Among the records below, find the line that has "3. An actin"; from there, give the lines again exactly, and stop after the line that has "Prior to LB".

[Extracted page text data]
==============================

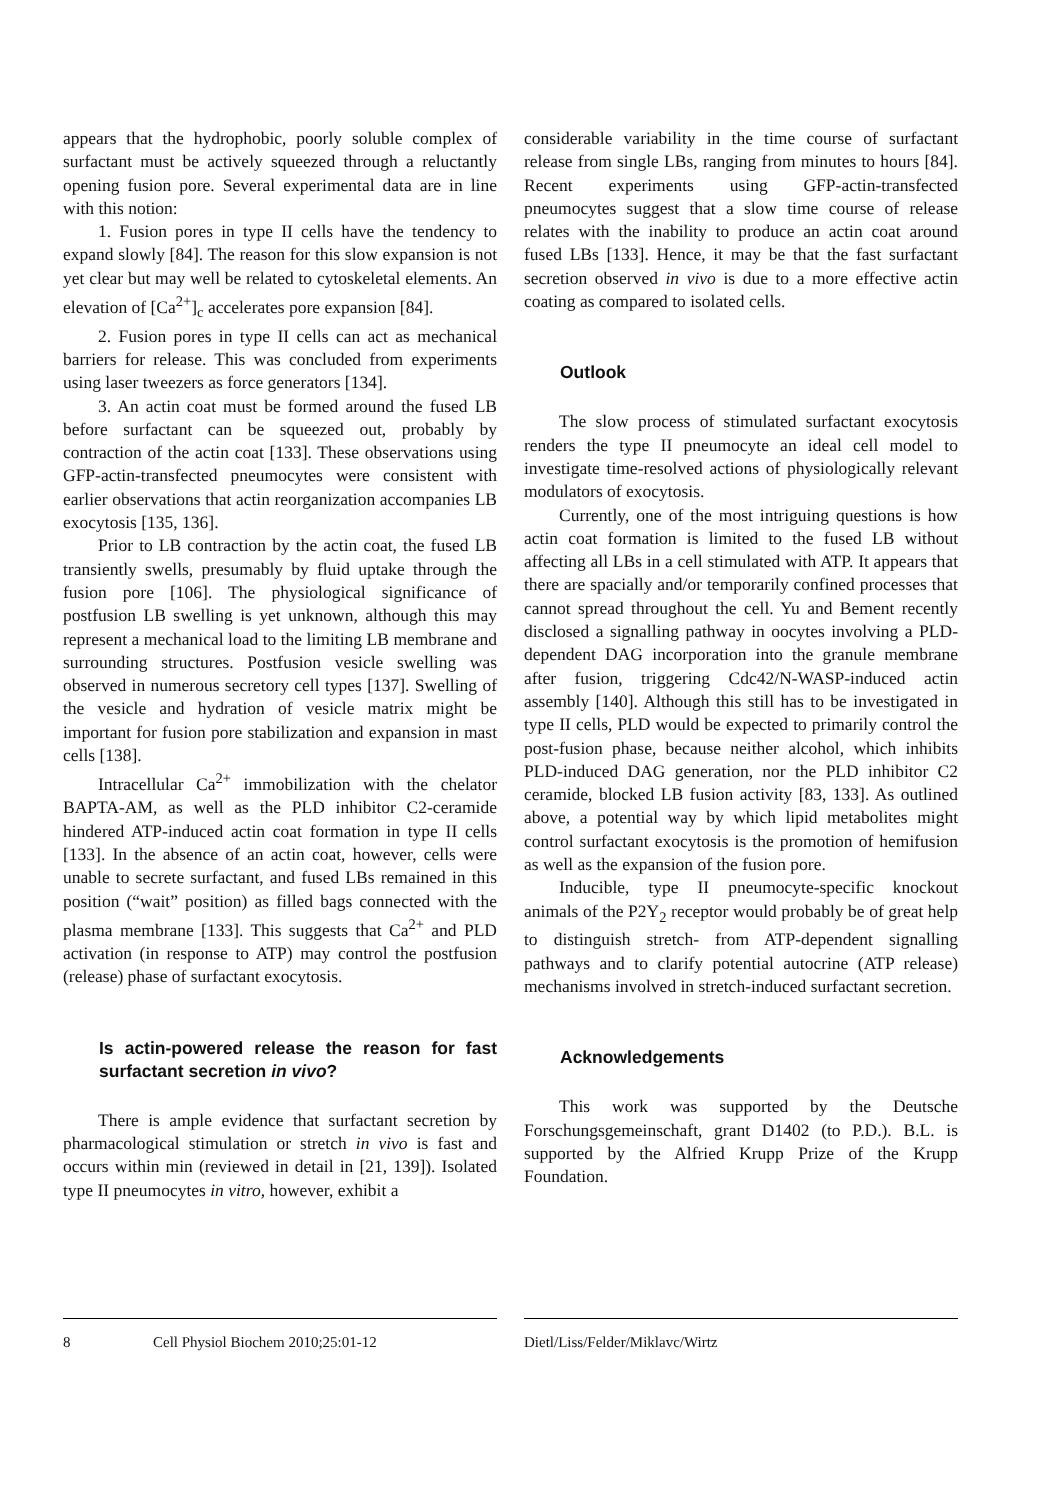appears that the hydrophobic, poorly soluble complex of surfactant must be actively squeezed through a reluctantly opening fusion pore. Several experimental data are in line with this notion:
1. Fusion pores in type II cells have the tendency to expand slowly [84]. The reason for this slow expansion is not yet clear but may well be related to cytoskeletal elements. An elevation of [Ca<sup>2+</sup>]<sub>c</sub> accelerates pore expansion [84].
2. Fusion pores in type II cells can act as mechanical barriers for release. This was concluded from experiments using laser tweezers as force generators [134].
3. An actin coat must be formed around the fused LB before surfactant can be squeezed out, probably by contraction of the actin coat [133]. These observations using GFP-actin-transfected pneumocytes were consistent with earlier observations that actin reorganization accompanies LB exocytosis [135, 136].
Prior to LB contraction by the actin coat, the fused LB transiently swells, presumably by fluid uptake through the fusion pore [106]. The physiological significance of postfusion LB swelling is yet unknown, although this may represent a mechanical load to the limiting LB membrane and surrounding structures. Postfusion vesicle swelling was observed in numerous secretory cell types [137]. Swelling of the vesicle and hydration of vesicle matrix might be important for fusion pore stabilization and expansion in mast cells [138].
Intracellular Ca<sup>2+</sup> immobilization with the chelator BAPTA-AM, as well as the PLD inhibitor C2-ceramide hindered ATP-induced actin coat formation in type II cells [133]. In the absence of an actin coat, however, cells were unable to secrete surfactant, and fused LBs remained in this position (“wait” position) as filled bags connected with the plasma membrane [133]. This suggests that Ca<sup>2+</sup> and PLD activation (in response to ATP) may control the postfusion (release) phase of surfactant exocytosis.
Is actin-powered release the reason for fast surfactant secretion in vivo?
There is ample evidence that surfactant secretion by pharmacological stimulation or stretch in vivo is fast and occurs within min (reviewed in detail in [21, 139]). Isolated type II pneumocytes in vitro, however, exhibit a
considerable variability in the time course of surfactant release from single LBs, ranging from minutes to hours [84]. Recent experiments using GFP-actin-transfected pneumocytes suggest that a slow time course of release relates with the inability to produce an actin coat around fused LBs [133]. Hence, it may be that the fast surfactant secretion observed in vivo is due to a more effective actin coating as compared to isolated cells.
Outlook
The slow process of stimulated surfactant exocytosis renders the type II pneumocyte an ideal cell model to investigate time-resolved actions of physiologically relevant modulators of exocytosis.
Currently, one of the most intriguing questions is how actin coat formation is limited to the fused LB without affecting all LBs in a cell stimulated with ATP. It appears that there are spacially and/or temporarily confined processes that cannot spread throughout the cell. Yu and Bement recently disclosed a signalling pathway in oocytes involving a PLD-dependent DAG incorporation into the granule membrane after fusion, triggering Cdc42/N-WASP-induced actin assembly [140]. Although this still has to be investigated in type II cells, PLD would be expected to primarily control the post-fusion phase, because neither alcohol, which inhibits PLD-induced DAG generation, nor the PLD inhibitor C2 ceramide, blocked LB fusion activity [83, 133]. As outlined above, a potential way by which lipid metabolites might control surfactant exocytosis is the promotion of hemifusion as well as the expansion of the fusion pore.
Inducible, type II pneumocyte-specific knockout animals of the P2Y<sub>2</sub> receptor would probably be of great help to distinguish stretch- from ATP-dependent signalling pathways and to clarify potential autocrine (ATP release) mechanisms involved in stretch-induced surfactant secretion.
Acknowledgements
This work was supported by the Deutsche Forschungsgemeinschaft, grant D1402 (to P.D.). B.L. is supported by the Alfried Krupp Prize of the Krupp Foundation.
8 Cell Physiol Biochem 2010;25:01-12
Dietl/Liss/Felder/Miklavc/Wirtz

==============================

ANSWER TO THIS PROBLEM —
3. An actin coat must be formed around the fused LB before surfactant can be squeezed out, probably by contraction of the actin coat [133]. These observations using GFP-actin-transfected pneumocytes were consistent with earlier observations that actin reorganization accompanies LB exocytosis [135, 136].
Prior to LB contraction by the actin coat, the fused LB transiently swells, presumably by fluid uptake through the fusion pore [106]. The physiological significance of postfusion LB swelling is yet unknown, although this may represent a mechanical load to the limiting LB membrane and surrounding structures. Postfusion vesicle swelling was observed in numerous secretory cell types [137]. Swelling of the vesicle and hydration of vesicle matrix might be important for fusion pore stabilization and expansion in mast cells [138].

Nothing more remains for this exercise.